What the media get wrong about Donald Trump
New York Times reporter Maggie Haberman is known for her deeply sourced stories about what’s really happening at the Trump White House. She says the gap between what people close to Trump know and what everyone else believes has been a defining trait throughout his public life — and also a potential pitfall for reporters.
“The five-borough view in New York City, of Trump, is so unbelievably different than the national view of Trump,” Haberman said on the latest episode of Recode Decode, hosted by Kara Swisher,recorded live in Austin, Texas at the 2017 Texas Tribune Festival. “The national view was formed over 14 years of ‘The Apprentice.’ I was amazed and people would go to Iowa and people would describe him like Thomas Edison: ‘He’s this innovator, he formed this huge business, he’s decisive’ and it’s, like, he fired Gary Busey. That’s who we’re talking about.”

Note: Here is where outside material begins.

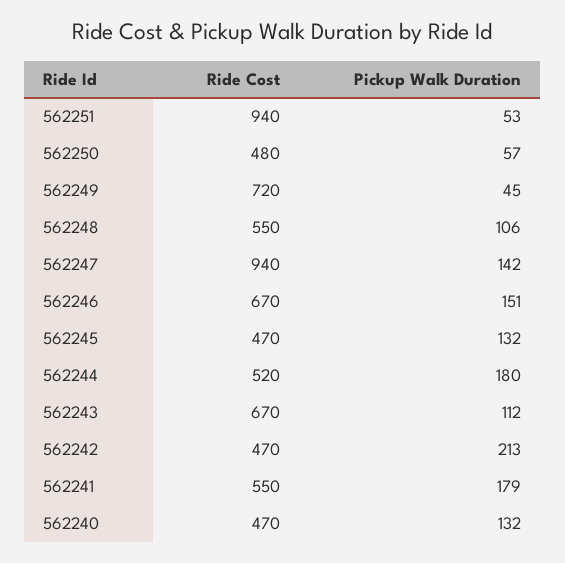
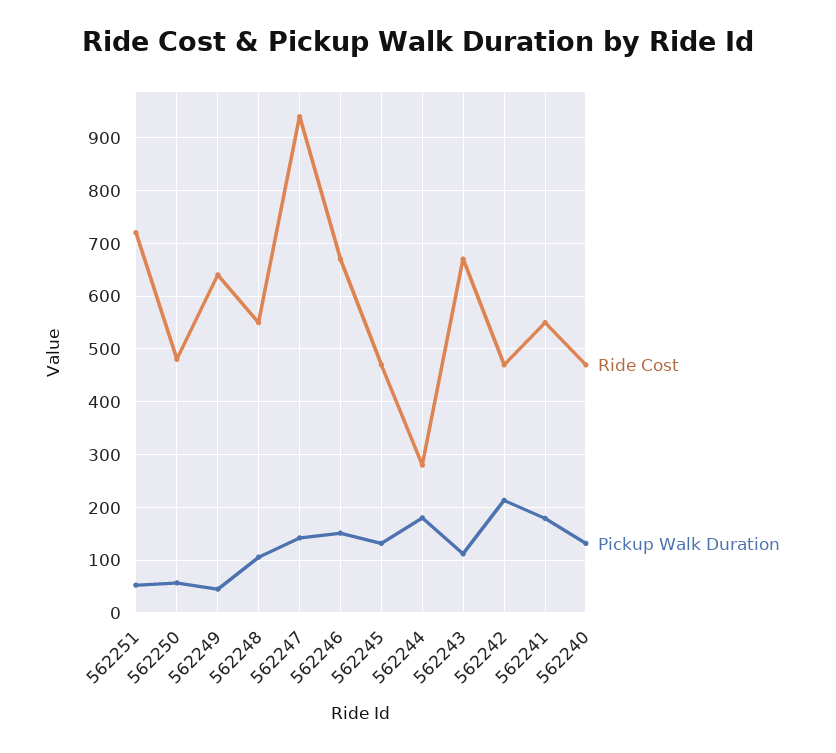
Ride Cost, 562251: 940 -> 720
Ride Cost, 562249: 720 -> 640
Ride Cost, 562244: 520 -> 280

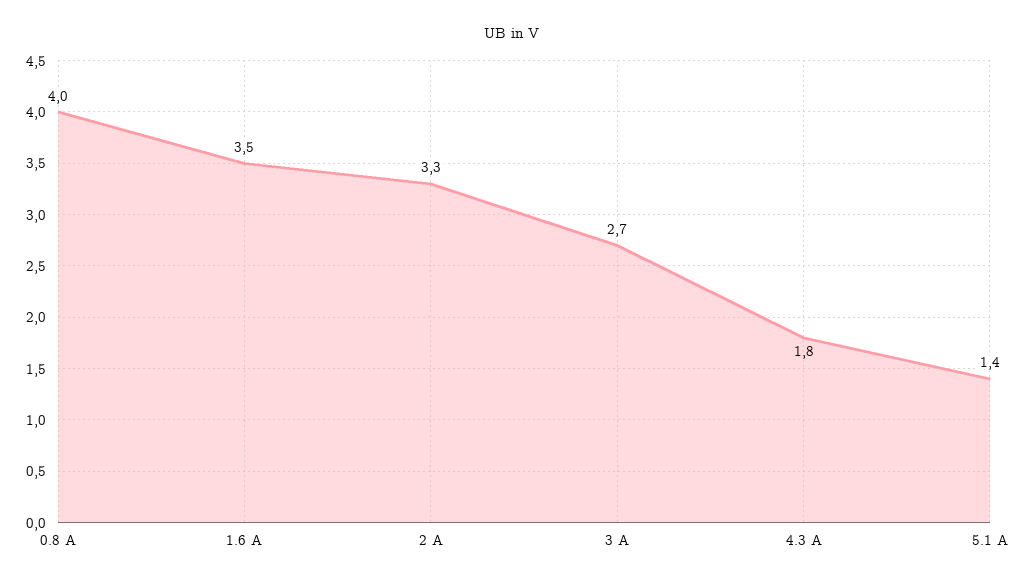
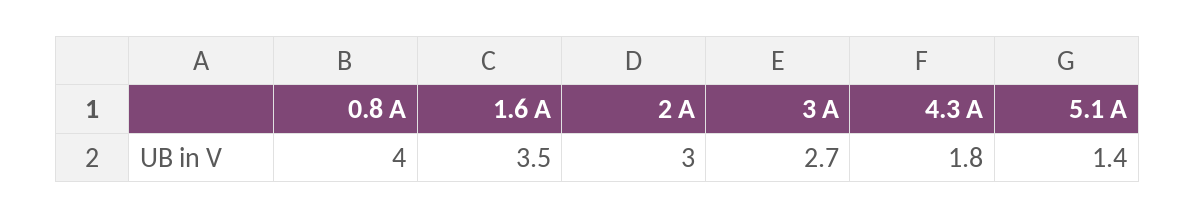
2 A: 3.3 -> 3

“It’s always a mirage,” she added. “There was a side that was like, ‘Everybody knows this!’ Well, actually, everybody doesn’t know this. That, I would say, is one of my biggest failings during the campaign.”
And “everybody” doesn’t just mean “Apprentice”-watching voters. Haberman said her colleagues at the New York Times who had not covered the campaign but are now covering the White House were at a “severe disadvantage” when Trump took office.
“For the first six months, you were learning how strange this all is,” she said. “My then-colleague Ashley Parker, we did a briefing for the D.C. bureau just after the election, to tell them what to prepare for and people thought I was kidding. ‘He will point to this table and say it’s a sofa,’ just sort of along those lines.”